Enviada em 14/07/2020

Com o passar dos anos, percebe-se a decadência na qualidade do sistema carcerário brasileiro. Isso pode ser observado, por exemplo, no seriado “Irmandade”, que retrata de forma parcial, entre outros fatores, a vida difícil de detentos dentro do Brasil nos anos 1990, vivendo situações de baixa qualidade de infraestrutura, baixa qualidade de vida e superlotação, além da ausência de preparo dos policiais para conflitos, e a ausência da qualidade do controle sobre o crime organizado dentro das penitenciárias. Tais fatores, ao contrário do objetivo, não contribuem para a reinclusão social do detento. Fora da ficção, o problema é ainda mais forte.

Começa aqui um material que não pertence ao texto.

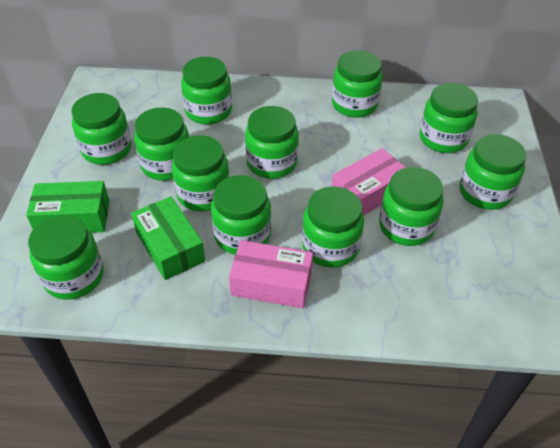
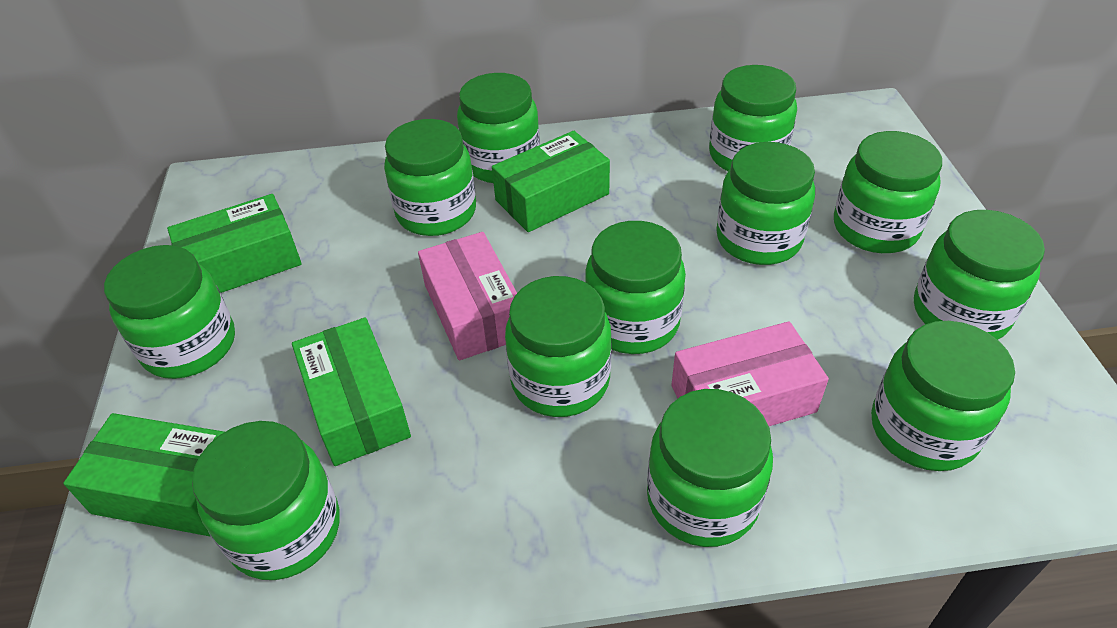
green box: 2 -> 4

Primeiramente, é evidente a superlotação dentro das penitenciárias,  tendo em vista que segundo o Departamento Penitenciário Nacional (Depen), o número de detentos nas penitenciárias aumentou mais de 650% entre 1990 e 2017, além de que segundo o advogado Gustavo do Vale Rocha, 40% são detentos provisórios. Isso indica que, por falta de penitenciárias, mais de 50% se encontram em superlotação. Devido ao fato, a infraestrutura das penitenciárias entrou em colapso, oque levou aos detentos a convivência em situações precárias, como falta de higiene básica, comida podre, repressão por outros detentos, ausência de cuidado da saúde e moral dos mesmos, como afirma o advogado Rogério Cury, e os próprios detentos.

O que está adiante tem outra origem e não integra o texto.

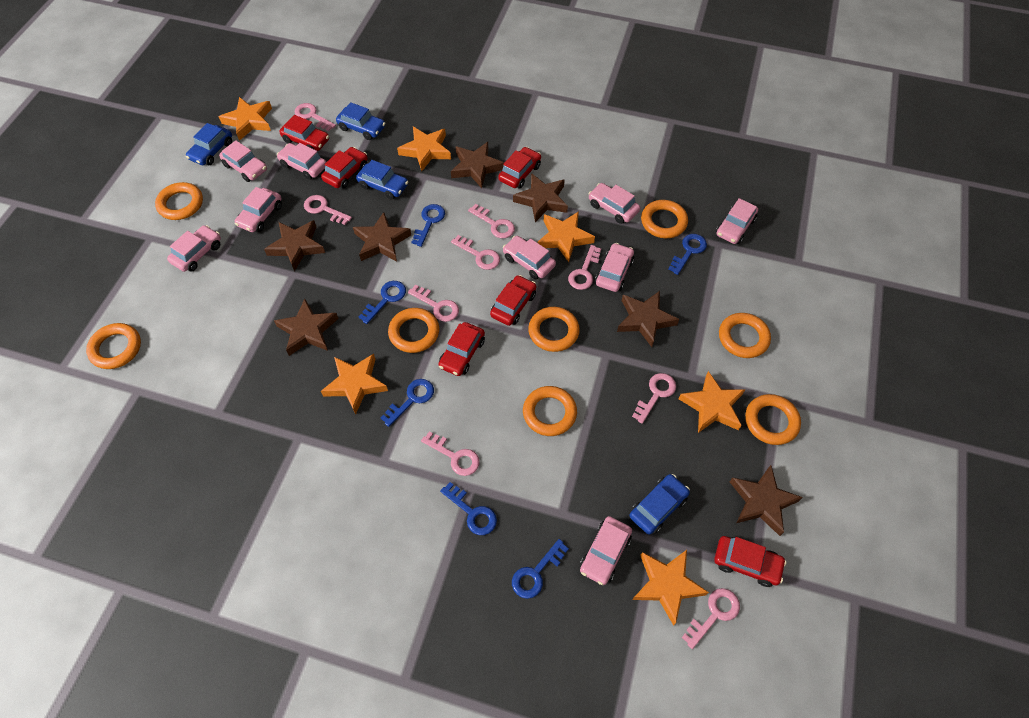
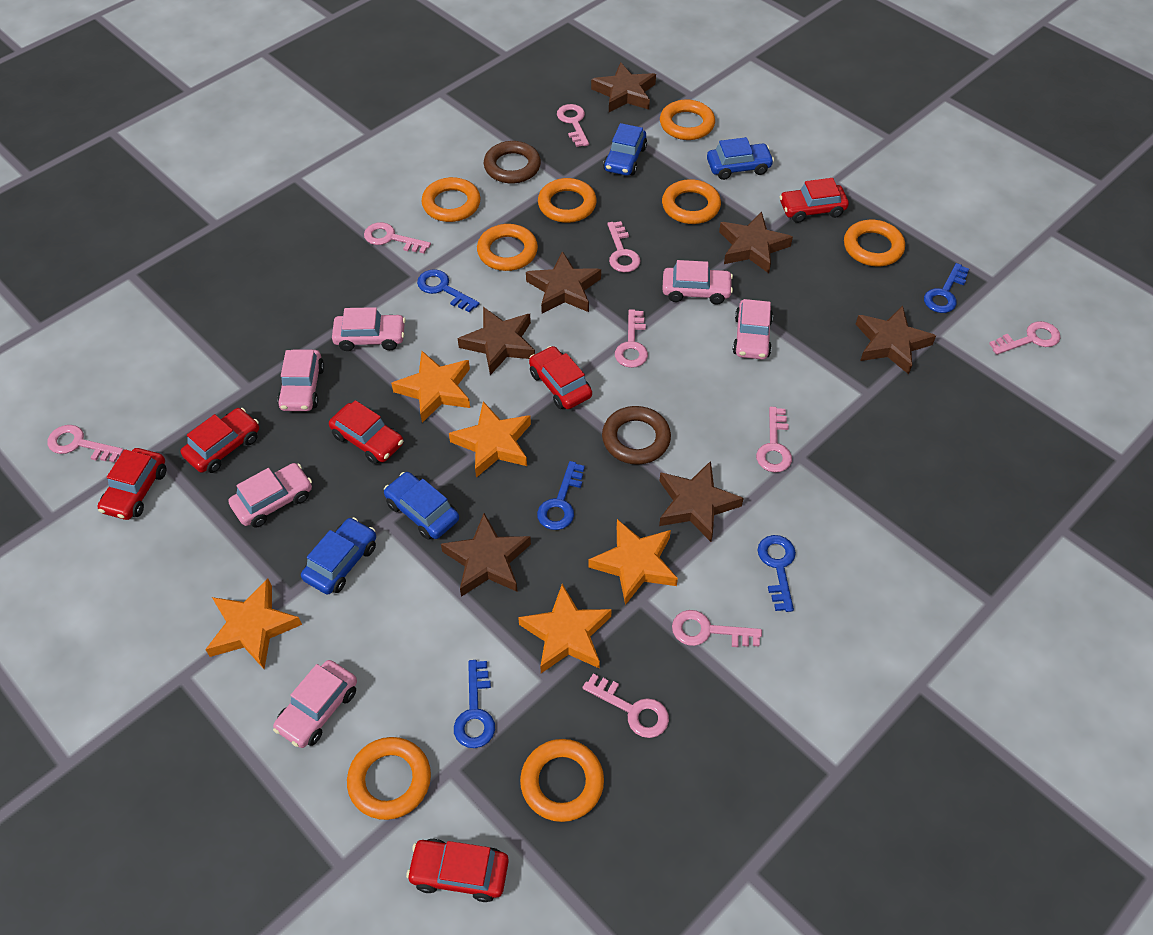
blue key: 6 -> 5
brown ring: 0 -> 2
orange star: 6 -> 5
pink car: 9 -> 6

Outrossim, percebe-se o crescimento das organizações criminosas e do crime organizado nas penitenciárias brasileiras, visto que segundo Bruno Paes Manso, jornalista e pesquisador no Núcleo de Estudos da Violência na Universidade de São Paulo (USP), a superlotação, multiplicação de  presídios, violência policial, e o baixo investimento em investigação criminal são alguns dos fatores que fazem com que organizações criminosas como o PCC (Primeiro Comando da Capital) crescerem em São Paulo e no Brasil. Como consequência do aumento e popularização das facções criminosas, houveram diversos conflitos e guerras dentro das penitenciárias. Nos últimos dez anos, foram cerca de 5 princpais conflitos internos entre facções, totalizando, entre eles, mais de 150 mortos.

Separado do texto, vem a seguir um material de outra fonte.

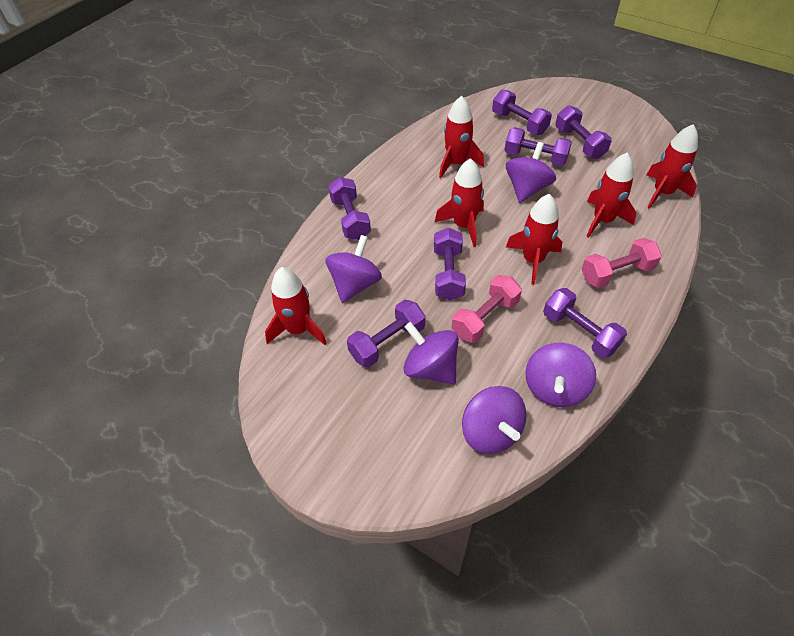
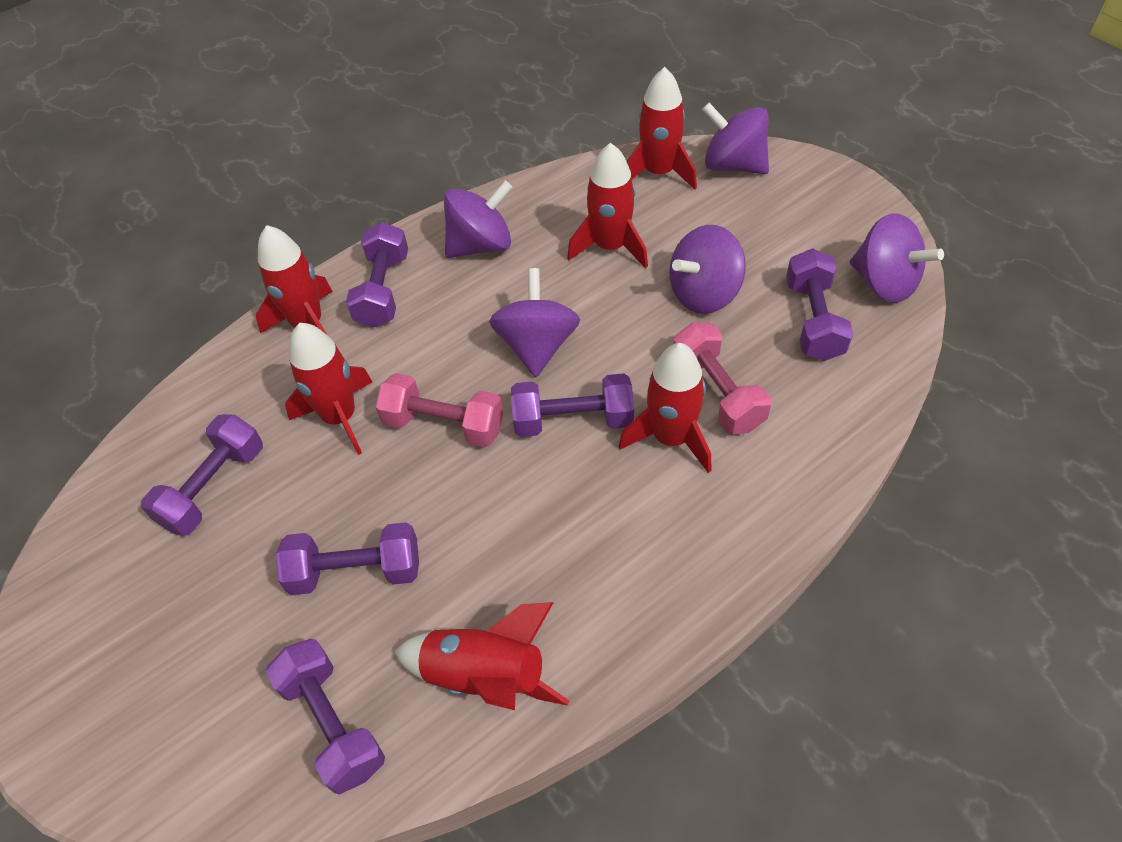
purple dumbbell: 7 -> 6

Sabendo destes devidos fatores, entende-se a importância e relevância da melhoria da qualidade das penitenciárias e do tratamento dos carcereiros. Sendo assim, para que tais problemas sejam parcial ou totalmente resolvidos, é necessário que o governo construa mais penitenciárias, fazendo a distribuição correta de detentos entre elas; melhorar a péssima higiene atual dentro dentro das mesmas; investir em investigações criminais (para solucionar mais crimes e reduzir o número de detentos  provisórios); reduzir a forma violenta que a polícia age; e melhorar o controle em relação a ação de facções criminosas dentro das penitenciárias. Assim feito, a qualidade de vida dos detentos se tornará humana e melhor.